Subuk told this scribe, “I was not fully confident to appear for my judicial exams but my mother encouraged me to go for it. I did what I was able to do under such circumstances. In every competitive exam, it is the strategy that matters the most. I started my preparation during my BA course and it worked for me.”
On her role as a judge, she said, “I would like to do everything with honesty and provide justice for all. All of us say so, but I want to make it a reality. I would like to help, support and provide complete justice to all people like me who were deprived of something or the other and those who had to face challenges in their life. I wish to stand for them and do everything what I can for them. I wish to ensure that no one should be deprived of justice because of lack of resources.”
On her goal of life, Subuk said, “When I join judiciary, I will not be in a key position but I can suggest people any kind of reforms. For example, people are generally afraid and avoid helping the victims of accident because of fear from police scrutiny and hassling as a result of it. And it is just because of that mentality we lost our father. He met with an accident but nobody came forward to help him in time. I will try to work in that direction where people can without any hesitation and fear help victims of accident.
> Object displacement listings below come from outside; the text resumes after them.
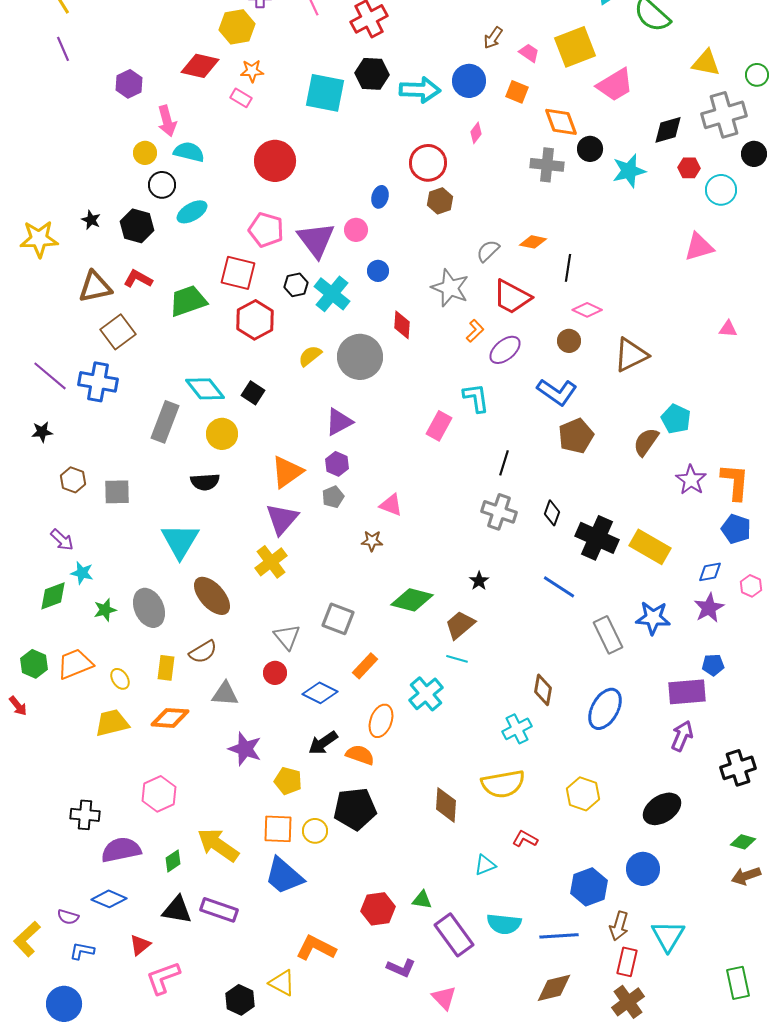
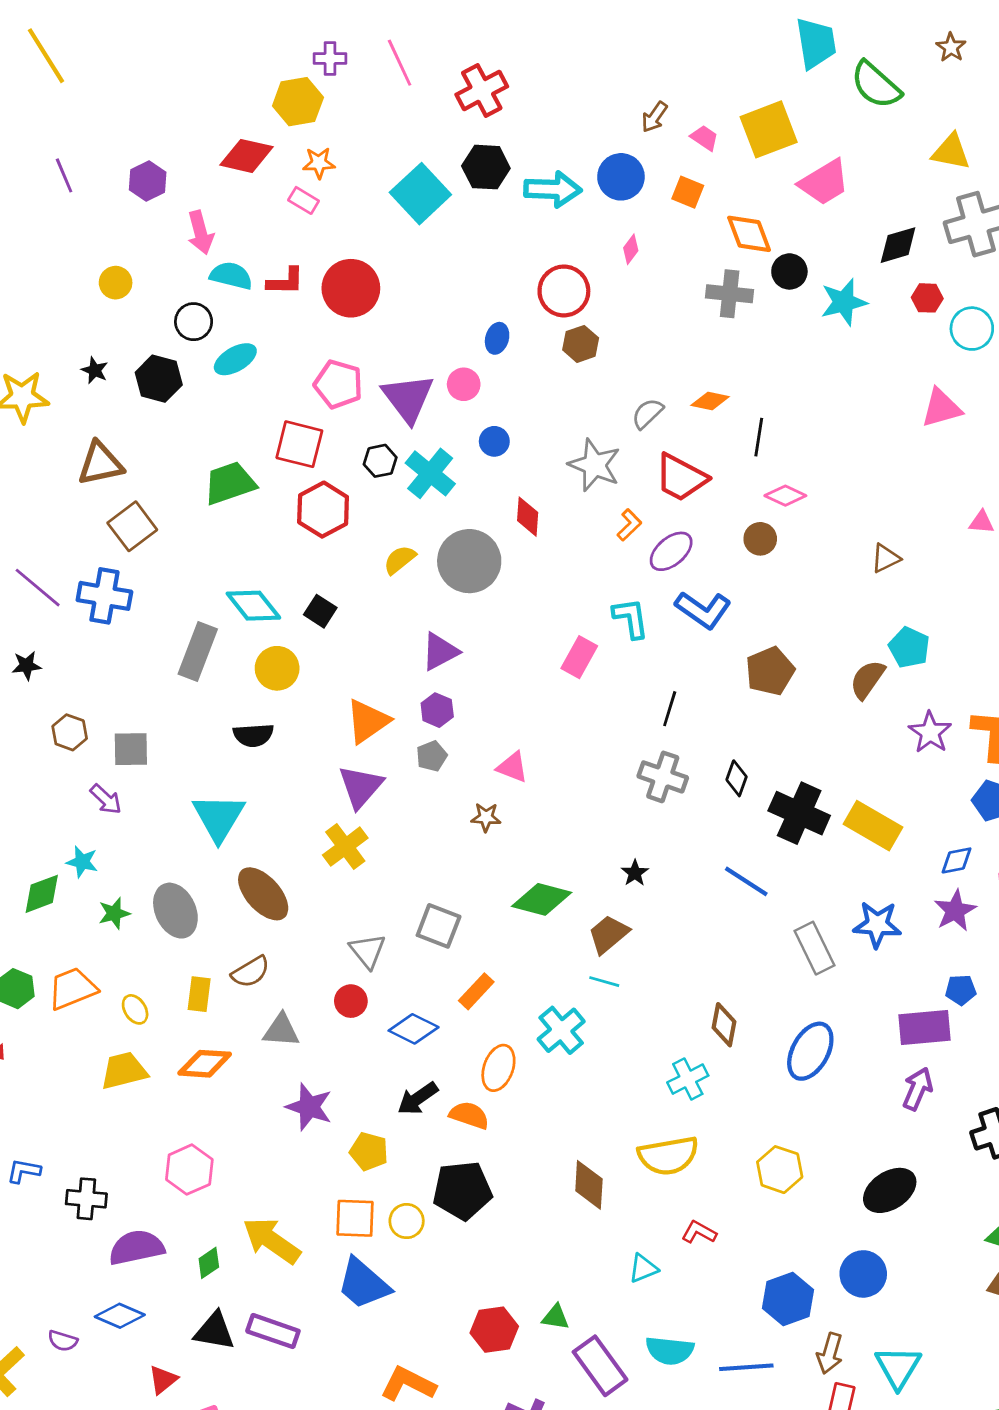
purple line: (63, 49) -> (64, 175), moved
cyan square: (325, 93) -> (420, 194), turned 36
yellow circle: (145, 153) -> (116, 283), moved
red L-shape: (138, 279) -> (285, 281), moved, turned 152
brown triangle: (631, 355) -> (886, 558), moved, size x0.6
blue L-shape: (557, 392) -> (703, 610), moved
purple arrow: (62, 540) -> (106, 799), moved
blue L-shape: (82, 951) -> (24, 1171), moved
“I also wish to work against dowry. Dowry is prevalent in all societies; atrocities and violence generally take place no matter to which class they belong to. In my place Rampur it is very prevalent. There are anti-dowry laws but it is still prevalent. There is a status competition which is encouraging dowry system even more. I also wish to work for menstrual hygiene.”
On her scholarship from Vision 2026 Scholarship Program under the Human Welfare Foundation, Abdul Karim, program head of the Education Department, told Radiance that Muskan was given scholarship of Rs 15000 during 2022-23 and this scholarship will continue this year too as she is in final year. We are highly pleased that she has qualified prestigious judicial exam.”
Karim further said, “Vision 2026 provides scholarships to students who are pursuing graduation and post-graduation from any central or state universities. We provide this scholarship in 18 states. We have also started a new scheme in the name of Prof Siddique Hassan Scholarship which is Rs 30,000. This scholarship is for the students of entire India. Every year we give scholarship to around 500 students. Since 2006, when the scholarship scheme was started, we have provided scholarship to around 8000 students all over India.”